» **Text for analysis**
# Audi A8 headlight detail using sand paper and G220



## oli18 (Dec 11, 2007)

Hi there,

Well, my mate and i were recently inspired by another DW user 'Detailer27' when he posted his thread about reconditioning his Audi A3 headlights in his thread here and decided to have a go ourselves this weekend on a cold rainy saturday.

My car is an Audi A8 with 163k miles on the clock so the headlights were seriously scratched (although due to my rubbish camera it was a bit hard to show).

Products used:
Megs wet and dry sandpaper
400 (dry)
800 dry
1500 wet
2000 wet
2500 wet
3000 wet
Sand block
Megs G220 
Megs Plastix
A bucket
Detail spray
3M Tape
microfiber towels

This is what it looked like before...










First off, we put the wet and dry paper in water with fairy liquid overnight to make sure it was properly lubricated and ready to use the following day.










We then taped up the car and commenced with the sanding using 400 dry paper



















This is what it looked like after the first run.









We then proceeded with 800 dry, 800 wet, 1500 wet, 2000 wet, 2500 wet and then 3000 wet.
































































And here is the finished headlight...










Hope it is of use to others...:thumb:

-oli


----------



## ryanuk (Jun 22, 2007)

looks good but a close up pic like the first one would be great


----------



## mouthyman (May 1, 2006)

looks good, id be interested to see some closeups aswell


----------



## deathlok (Apr 8, 2007)

why you dry sand with 400. The headlights did not look that bad in the first place.


----------



## Ska (Jan 11, 2007)

Nice job Oli:thumb: 
Did you manage to remove enough material to get rid of some of those pits in the glass?


----------



## ahaydock (Jan 4, 2007)

Looks good!


----------



## Dave KG (Feb 23, 2006)

Aggressiuve technique but the results look good in the end there... Some deep pitting evident in the headlight, my best mate's dad has a 51 reg A8 and the lights are similarly damaged and the pitting is very deep.


----------



## S-X-I (Sep 6, 2006)

Nice work, must have been scary seeing it after using the 400.


----------



## kings.. (Aug 28, 2007)

i cant believe you used 400! the ruffest grade ive used was 800 wet... fair play


----------



## oli18 (Dec 11, 2007)

Please see some closeup pics below! 

The reason for the 400 dry is because it had some serious stone chips that required heavy sanding ... it can require quite some time even with 400 dry just to get to a point where you can get to a 'clean' layer of plastic to work with.

» **Assignment**
Please extend the headlight restoration thread above, continuing from its final sentence.

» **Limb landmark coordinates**
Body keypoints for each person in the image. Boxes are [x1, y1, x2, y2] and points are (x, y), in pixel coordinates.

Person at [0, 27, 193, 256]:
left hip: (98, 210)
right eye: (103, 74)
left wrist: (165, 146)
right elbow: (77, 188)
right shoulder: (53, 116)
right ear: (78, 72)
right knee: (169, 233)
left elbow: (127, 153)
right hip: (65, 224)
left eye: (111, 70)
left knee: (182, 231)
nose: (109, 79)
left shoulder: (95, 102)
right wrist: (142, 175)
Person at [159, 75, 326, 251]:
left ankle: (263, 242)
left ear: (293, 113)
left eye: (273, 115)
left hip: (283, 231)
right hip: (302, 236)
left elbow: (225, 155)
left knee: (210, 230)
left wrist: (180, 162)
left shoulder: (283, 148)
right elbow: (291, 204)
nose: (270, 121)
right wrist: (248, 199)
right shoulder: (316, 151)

» **Answer area**
Before....










After


----------



## kennynevermind (Jun 22, 2006)

Nice work.


----------



## Fursecul (Sep 12, 2006)

Mint :thumb: 

Thats really brave


----------



## Jameshs (Sep 11, 2006)

What a turn around


----------



## oli18 (Dec 11, 2007)

Thanks for all the nice comments guys.

They're still beeding now! :thumb:


----------



## Detailer27 (Dec 20, 2007)

Hi Oli, I just noticed this thread now. Excellent work on the headlight and I'm glad my thread helped as a guide:thumb:
-Jon


----------



## 1996a6v6 (Feb 8, 2008)

Looks good, great work too


----------



## Slangwerks (May 10, 2006)

Nice work on that mate, ballsy to use 400 dry but it paid off!


----------



## KnightUnit (Dec 31, 2007)

Nice work and informative write up :thumb:


----------



## cosmo (Mar 8, 2007)

is it a glass or plastic headlamp


----------



## Goju5 (May 22, 2008)

very nice work there m8!


----------



## dubbers (Apr 3, 2006)

Quality work.


----------



## bildo (Mar 29, 2008)

Fantastic mate, good to see the G220 is up to the work aswell, sent you a PM.


----------



## ww1 (Oct 18, 2008)

Good job


----------



## MrLOL (Feb 23, 2007)

cosmo said:


> is it a glass or plastic headlamp


most modern headlights are plastic

hence why you can use sandpaper on them without issues.


----------



## jgy6000 (May 15, 2007)

I am in the process of doing this to my 306 headlights, 

oli18 how long did you work the polish in with the G220 to get a crystal clear finish like that and at what speeds?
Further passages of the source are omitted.